Heavy Labels Out! Dataset Distillation with Label Space Lightening
Ruonan Yu, Songhua Liu, Zigeng Chen, Jingwen Ye, Xinchao Wang
TL;DR
This work tackles the heavy-label bottleneck in large-scale dataset distillation by proposing HeLlO, a label-lightening framework that replaces stored soft labels with an online, CLIP-informed image-to-label projector. It introduces a LoRA-like low-rank knowledge transfer and a text-guided initialization to efficiently adapt a foundation-model–based projector to target datasets, while an image-level update tightens the alignment between original and distilled label spaces. Synthetic data are initialized from representative image patches and subsequently updated to minimize information loss, enabling high-quality label generation without large storage overhead. Empirically, HeLlO matches or surpasses state-of-the-art large-scale distillation methods on ImageNet-100/1K using only about $0.003\%$ of the original label storage, and demonstrates strong cross-architecture generalization and continual-learning performance.
Abstract
Dataset distillation or condensation aims to condense a large-scale training dataset into a much smaller synthetic one such that the training performance of distilled and original sets on neural networks are similar.

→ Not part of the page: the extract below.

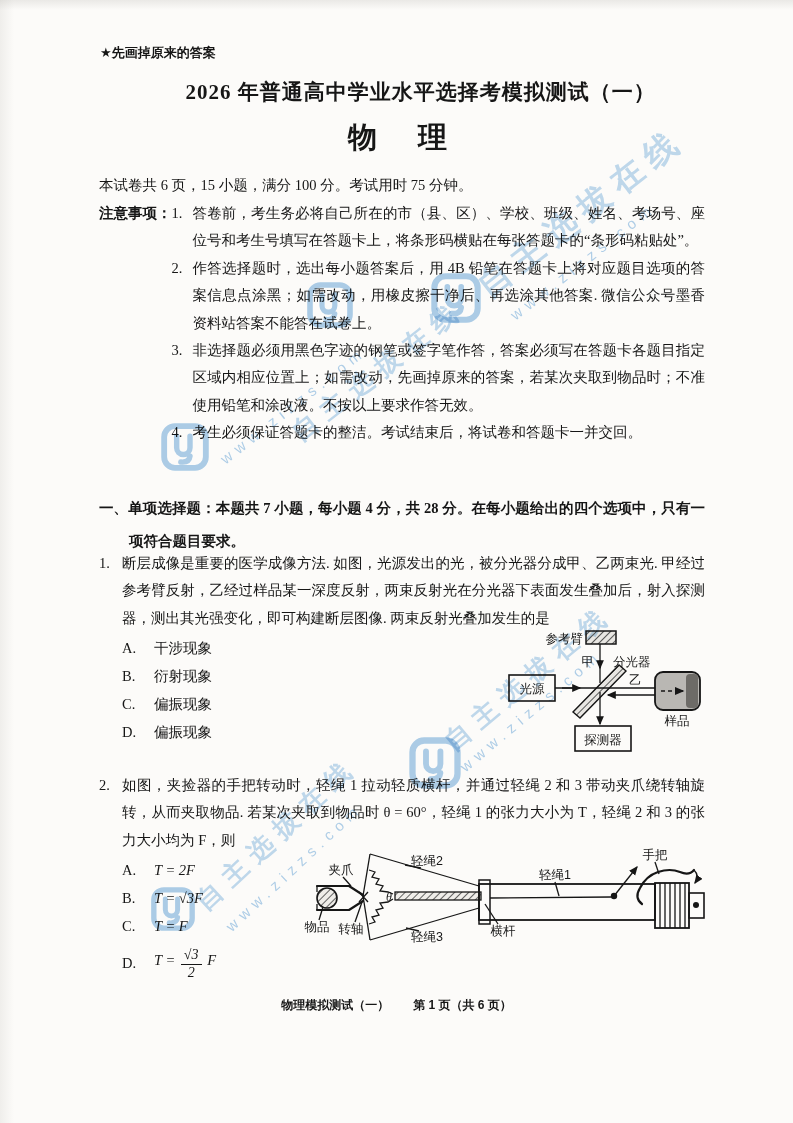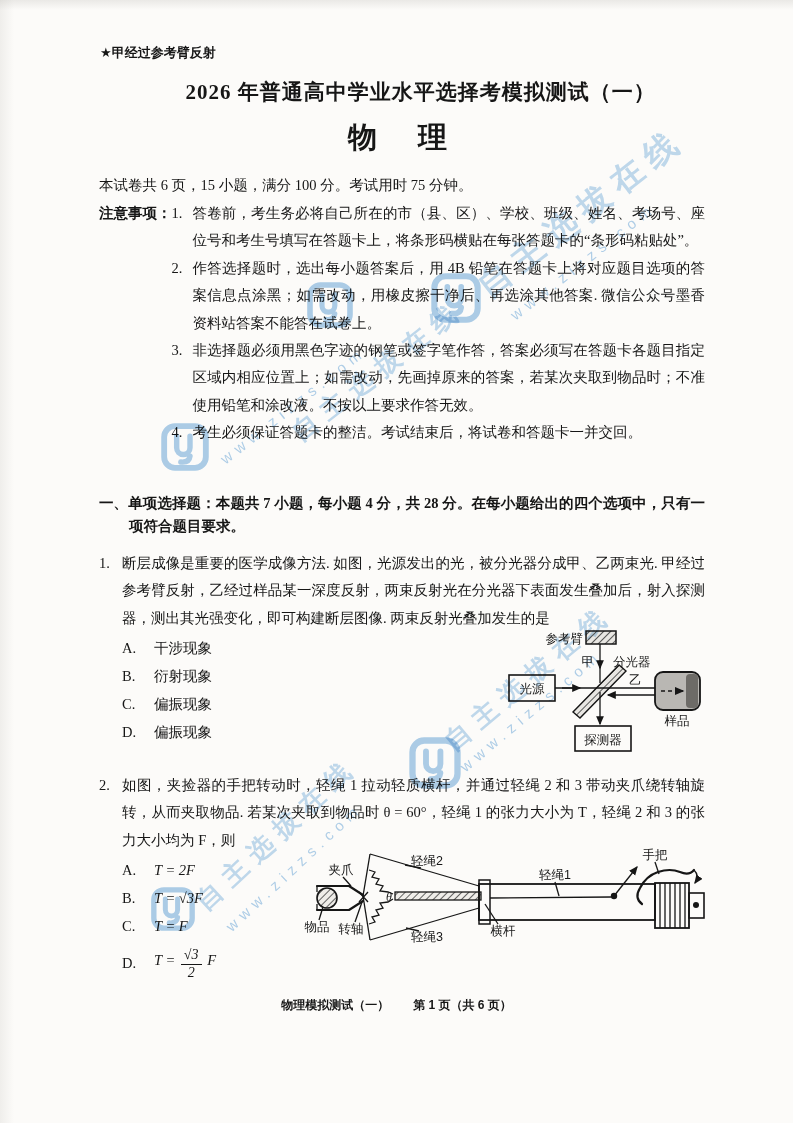"★甲经过参考臂反射" div.security { text: 甲经过参考臂反射 -> 先画掉原来的答案 }
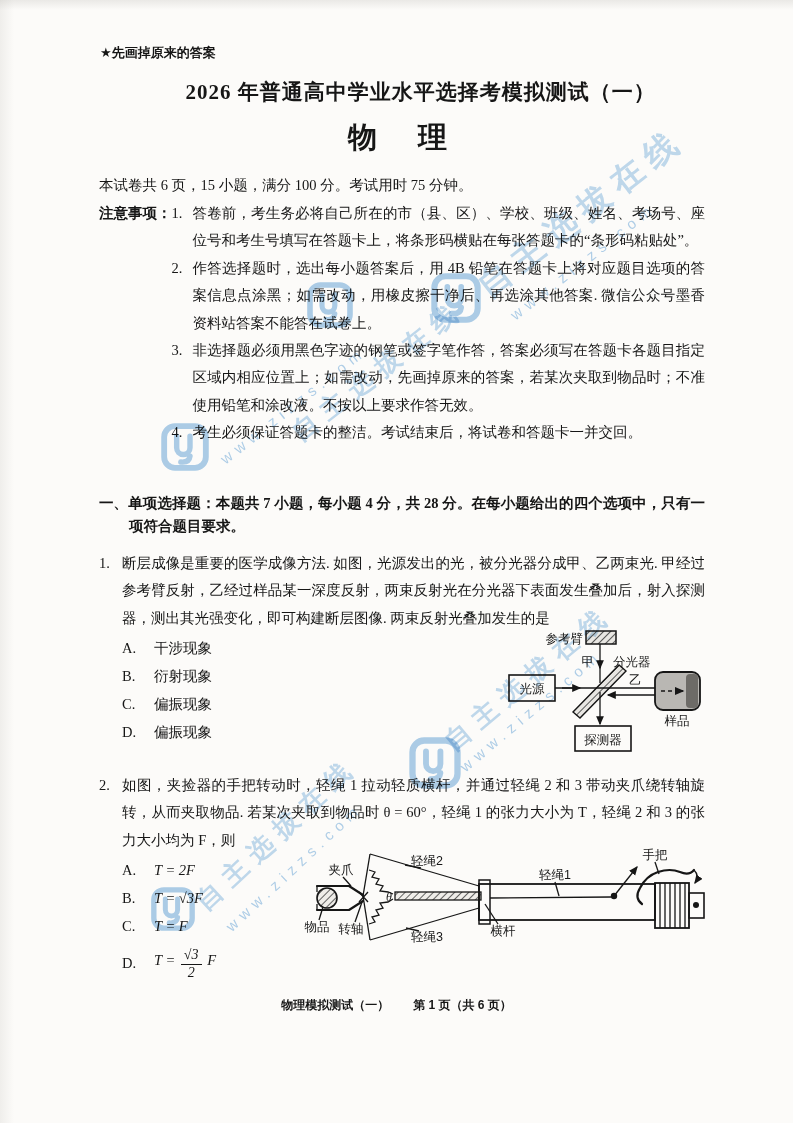"一、单项选择题：本题共 7 小题，每小题 4 分，共" .section-head { line-height: 23px -> 33px }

Although the number of training samples can be reduced substantially, current state-of-the-art methods heavily rely on enormous soft labels to achieve satisfactory performance. As a result, the required storage can be comparable even to original datasets, especially for large-scale ones. To solve this problem, instead of storing these heavy labels, we propose a novel label-lightening framework termed HeLlO aiming at effective image-to-label projectors, with which synthetic labels can be directly generated online from synthetic images. Specifically, to construct such projectors, we leverage prior knowledge in open-source foundation models, e.g., CLIP, and introduce a LoRA-like fine-tuning strategy to mitigate the gap between pre-trained and target distributions, so that original models for soft-label generation can be distilled into a group of low-rank matrices. Moreover, an effective image optimization method is proposed to further mitigate the potential error between the original and distilled label generators. Extensive experiments demonstrate that with only about 0.003% of the original storage required for a complete set of soft labels, we achieve comparable performance to current state-of-the-art dataset distillation methods on large-scale datasets. Our code will be available.